Aliás, Salinas, que já falei em outras páginas desse Diário, é um daqueles lugares que todo velejador cruzeirista, ou mesmo aqueles turistas que adoram uma boa praia, tem que ter assinalado em seus roteiros de viagens. Orla bonita, águas mansas, fundeadouro bem abrigado de ventos fortes e uma cidade muito acolhedora e tranquila. Admiro-me não encontrar tantos veleiros ancorados por lá, mas talvez seja porque alguns roteiros náuticos não incluam a praia em suas páginas. O porquê eu não sei. Mas talvez também seja melhor assim.

A moqueca foi servida, a tarde foi chegando ao fim e resolvemos aproveitar a luz do sol que ainda restava para levantar âncora e seguir para a Ilha de Itaparica, numa velejada de pouco mais de cinco milhas náuticas. Um pulo!

Preferi uma rota mais próxima a Ilha do Medo, pois assim ganharíamos tempo e um melhor ângulo em relação ao vento que soprava quase pela proa. Mas no mar nem sempre as coisas funcionam como a gente deseja e assim, ao abrir as velas e aproar o objetivo notei que nada daquilo seria possível.

No horizonte o Céu mudava rapidamente a coloração e nuvens escuras e ameaçadoras prometiam mudar o rumo daquele dia maravilhoso. Como o Avoante teimava em não navegar contra o vento, depois de um dia de maciota na ancoragem de Salinas, resolvi tocar na chave e colocar o motor para roncar e assim fomos nós.

As nuvens escuras mais do que rapidamente tomaram conta do mundo e logo chegou à chuva para confirmar de vez a mudança de humor da natureza. O motor roncava forte, mas como ele um bichinho do mundo da mecânica e nem sempre as máquinas estão prontas a colaborar com o bicho homem, senti um forte cheiro de diesel justamente na hora em que cruzávamos a parte mais rasa e apertada do canal. Porém, nem tudo é tempestade e aquela chuva, apesar de forte, trouxe na garupa a mudança na direção do vento que tanto precisávamos naquele momento.

A noite já avançava a passos largos pela Baía de Todos os Santos quando comprovamos que a mangueira do combustível estava furada e a bomba lançava óleo para todos os lados. Desligamos o motor e mais do que depressa abrimos a vela da frente e fomos tentar vencer o canal, a chuva e o vento numa navegação restrita e melindrosa.

Vencermos sim todos os obstáculos com muita tranquilidade e passando segurança para a tripulação, numa prova de que persistência, foco na navegação segura e o bom conhecimento do que a nossa embarcação é capaz faz a diferença.

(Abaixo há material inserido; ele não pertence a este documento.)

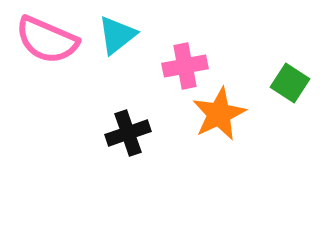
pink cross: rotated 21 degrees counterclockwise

A viagem que era para ser de pouco mais de hora e meia durou quase quatro horas e ninguém reclamou, mas eu também não havia prometido nada. 

Ancoramos em Itaparica com o Céu novamente limpo e a tripulação animada para festejar o sucesso da velejada atribulada, mas antes do brinde colocamos o motor novamente em ordem e limpamos a sujeira do diesel. É assim que deve ser, pois no mar tudo é surpresa e a natureza é fina aprontar das suas.